— Extract —
'''

Illustration: Shoshana Gordon/Axios

AiVF raked in $25 million in Series A funding led by Insight Partners and the family office of former WeWork CEO Adam Neumann, the Tel Aviv fertility care startup exclusively tells Sarah.

Why it matters: IVF clinics are struggling to keep up with mounting demand, as the industry faces a shortage of embryologists and high variability in success rates.

  • AiVF’s software empowers embryologists with fertility intelligence to standardize and accelerate processes, boasting that it shortens the time to pregnancy and improves predictability.
  • The funding gives AiVF the financial wherewithal to enter the U.S. (where it is currently pursuing FDA approval) and to deepen its adoption across Europe.

State of play: IVF historically has been based upon subjective human analysis, with technology old-fashioned and costly, says Daniella Gilboa, an embryologist who co-founded AiVF in 2018 alongside IVF specialist Daniel Seidman.

  • Without technology, she says, “there’s no way that [IVF clinics] can ever scale” to address today’s access problem. “We call it the AI-human team.”

'''

— Requirement 1 —
According to the AiVF article, who led the startup's $25 million Series A round?
— Requirement 2 —
Continue the AiVF article from its last sentence.

— Source data —

'''

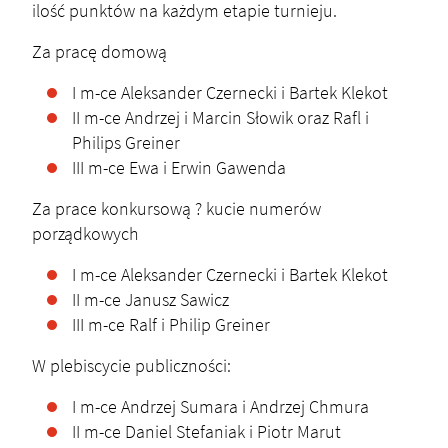
ilość punktów na każdym etapie turnieju.
Za pracę domową
I m-ce Aleksander Czernecki i Bartek Klekot
II m-ce Andrzej i Marcin Słowik oraz Rafl i
Philips Greiner
III m-ce Ewa i Erwin Gawenda
Za prace konkursową ? kucie numerów
porządkowych
I m-ce Aleksander Czernecki i Bartek Klekot
II m-ce Janusz Sawicz
III m-ce Ralf i Philip Greiner
W plebiscycie publiczności:
I m-ce Andrzej Sumara i Andrzej Chmura
II m-ce Daniel Stefaniak i Piotr Marut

'''

— Response 1 —
Insight Partners and the family office of former WeWork CEO Adam Neumann led the round.

— Response 2 —
  • Gilboa’s ultimate vision? Revolutionize fertility care such that today’s difficult and lengthy IVF experience becomes “quick and friendly”.

How it works: AiVF uses machine learning to evaluate embryos during IVF, guiding embryologists as they identify and select what they believe are the embryos with the most promise of a healthy pregnancy.

  • Its AI is based upon what it says is the world’s largest and most diverse clinic-derived datasets — the latter in terms of age, types of infertility, ethnicity and geography. That’s in contrast to what is typically a heavy reliance by datasets on wealthy, white demographics.
  • The system is currently assisting with 15 ongoing pregnancies and soon to be the first delivery, Gilboa says.

Of note: Celebrity academic Dan Ariely is AiVF’s chief behavioral officer.

Context: VC firms are flooding into fertility tech due to multiple factors: The desire to have children later in life, employers’ focus on workplace benefits, and a growing recognition that reproductive wellness is crucial to overall health care.